L’ULTIME LOGIQUE DE L’ACCROISSEMENT DE LA PRODUCTIVITÉ, par François Leclerc

Billet invité.

La liste des pays qui connaissent un vieillissement de leur population s’allonge, conséquence d’une vie plus durable et d’une baisse de la natalité. C’est notamment le cas en Chine, résultat dans ce cas de la politique de l’enfant unique. Lorsque cette question est abordée, c’est pour souligner le mauvais rapport entre population active et inactive qui en résulte – pesant sur les systèmes de retraite par répartition – ainsi que l’augmentation des coûts médicaux afférents qui contribue à déséquilibrer les finances des systèmes de santé. Il est oublié que c’était éminemment prévisible et aurait dû faire l’objet de provisions. En France, un fonds de réserve pour les retraites a bien été institué en 2001 par le gouvernement Jospin, mais il a été siphonné sous Sarkozy avant l’heure prévue de 2020, en raison de la crise financière.

Dans les deux cas, des solutions libérales génératrices de nouvelles inégalités sociales sont préconisées pour soulager les déficits et financer ces services dans un contexte de réduction des ressources des États. Un prétexte rêvé est tout trouvé pour les imposer. Seuls les États-Unis sont à contre-temps avec la réforme de la santé de l’administration Obama, et la Chine est incitée à développer un système de retraite pour développer son marché intérieur.

Mais une autre effet du vieillissement de la population se fait de plus en plus sentir, notamment dans les pays où il est accentué, comme l’Allemagne et le Japon. Les Allemands y répondent en favorisant l’immigration et en ayant développé la sous-traitance dans les pays de l’Est européen, où existe une tradition de main-d’œuvre qualifiée. Les Japonais explorent une nouvelle voie plus dans leurs cordes, l’accentuation de la robotisation du travail, même si les entreprises du pays ne se privent pas de délocaliser leur production en Asie.

Le spectre du déclin règne sur le Japon, déjà rétrogradé du rang de seconde puissance économique mondiale en faveur de la Chine, enlisé dans la déflation, plombé par une dette publique colossale et un déficit public qui ne l’est pas moins (et dont le coût ne peut que renchérir), subissant une crise énergétique majeure qui accroît les coûts de production et les effets d’un dollar faible qui pénalise les exportations.

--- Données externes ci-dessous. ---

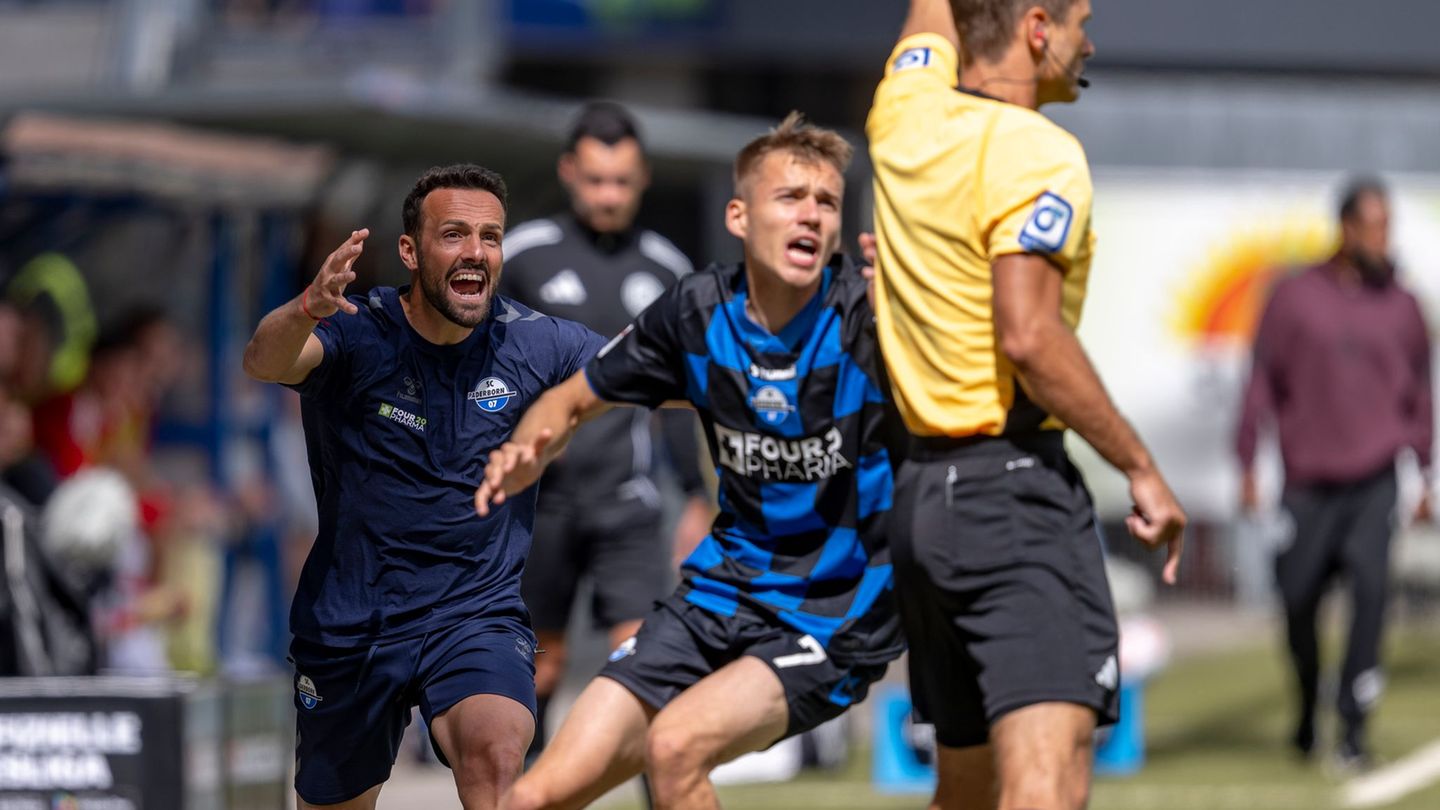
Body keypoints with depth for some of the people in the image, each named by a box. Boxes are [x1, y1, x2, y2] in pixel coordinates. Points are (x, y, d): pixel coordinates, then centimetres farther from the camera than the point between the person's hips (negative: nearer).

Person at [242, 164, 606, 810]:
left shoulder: (535, 345, -5)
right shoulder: (356, 332, -12)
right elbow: (264, 362, -32)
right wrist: (304, 312, -55)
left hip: (477, 613, 0)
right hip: (349, 627, 0)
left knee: (497, 755, -32)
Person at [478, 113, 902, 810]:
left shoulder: (866, 316, -16)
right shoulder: (699, 313, -2)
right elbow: (572, 400, 12)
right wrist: (525, 458, -10)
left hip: (836, 614, -5)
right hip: (724, 591, 5)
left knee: (674, 744, -30)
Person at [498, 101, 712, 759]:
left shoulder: (664, 269, 8)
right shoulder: (522, 256, 0)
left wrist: (698, 498, 14)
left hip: (627, 501, 1)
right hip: (539, 497, -1)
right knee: (542, 664, 6)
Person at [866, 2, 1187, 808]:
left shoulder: (906, 117, 9)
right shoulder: (1038, 154, -12)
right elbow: (1027, 336, -20)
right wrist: (1141, 466, -14)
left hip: (919, 490, 9)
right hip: (1016, 487, -9)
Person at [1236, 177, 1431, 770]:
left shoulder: (1401, 307, 7)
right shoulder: (1294, 298, 2)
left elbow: (1418, 395, 16)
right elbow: (1263, 383, 6)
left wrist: (1426, 476, 16)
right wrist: (1248, 469, 3)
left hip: (1374, 481, 0)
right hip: (1307, 481, 0)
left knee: (1370, 583, -18)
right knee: (1298, 603, 5)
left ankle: (1353, 725, -13)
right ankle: (1307, 709, 31)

PDG du groupe de télécommunications, Masavoshi Son considère que le redressement du pays implique « de sauver la capacité productive et la main-d’œuvre, car c’est dans leur accroissement que réside la compétitivité ». Il donne l’exemple de son groupe qui a plus que doublé la productivité de chacun de ses salariés entre 2009 et 2014, grâce à l’emploi de nouvelles technologies. Mais il précise que « vient le moment où nous allons cohabiter et co-travailler avec des robots ». Les calculs sont faits : « Si le Japon employait 30 millions de robots en remplacement de personnes dans des entreprises manufacturières, cela équivaudrait à 100 millions d’ouvriers. Pourquoi ? parce que l’homme peut œuvrer huit heures d’affilée seulement, mais le robot trime 24 heures sur 24, dimanches et jours fériés compris ». Et il poursuit en prévoyant que cette main-d’œuvre abondante serait la moins chère au monde, Chine et Inde battues.

Cette prévision qui n’est pas futuriste appelle néanmoins deux remarques : le PDG de Softbank prévoit le remplacement des travailleurs sans s’interroger sur leurs moyens de subsistance, ce qui s’inscrit logiquement dans sa vision de l’activité économique centrée sur l’exportation ! Il n’envisage pas non plus que l’Inde ou la Chine puissent déployer les mêmes technologies et que l’avantage concurrentiel dont il se prévaut ne sera au mieux valable qu’un certain temps…

Ce ne sont plus uniquement le financement de la retraite et de la santé qui impliquent une réflexion hors cadre : c’est celui de la vie toute entière. À moins de considérer que le monde entier sera devenu rentier sur la base d’une redistribution du capital et du patrimoine, ou plutôt que soit adoptée le principe d’une allocation universelle. D’un certain point de vue, les deux ne seraient pas incompatibles, sauf qu’un tel revenu d’existence devrait s’accompagner d’un élargissement des biens communs et de la fin du régime de la propriété privée au profit de l’appropriation et de la gestion collective. Car dans ce domaine aussi, il n’y a pas deux camps entre lesquels il faut choisir, celui du libéralisme et celui de l’étatisme.